INPUT RECORDS:
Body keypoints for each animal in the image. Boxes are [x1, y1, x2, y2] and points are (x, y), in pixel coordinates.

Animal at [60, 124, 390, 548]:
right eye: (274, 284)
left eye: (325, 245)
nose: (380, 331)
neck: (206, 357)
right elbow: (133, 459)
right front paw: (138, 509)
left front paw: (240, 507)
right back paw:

WORK INSTRUCTIONS: The full set of lines above should be retyped without a single change.

ANSWER BELOW:
Body keypoints for each animal in the image. Boxes are [x1, y1, x2, y2] and points are (x, y), in pixel coordinates.

Animal at [60, 124, 390, 548]:
right eye: (274, 284)
left eye: (325, 245)
nose: (380, 331)
neck: (206, 357)
right elbow: (133, 459)
right front paw: (138, 509)
left front paw: (240, 507)
right back paw:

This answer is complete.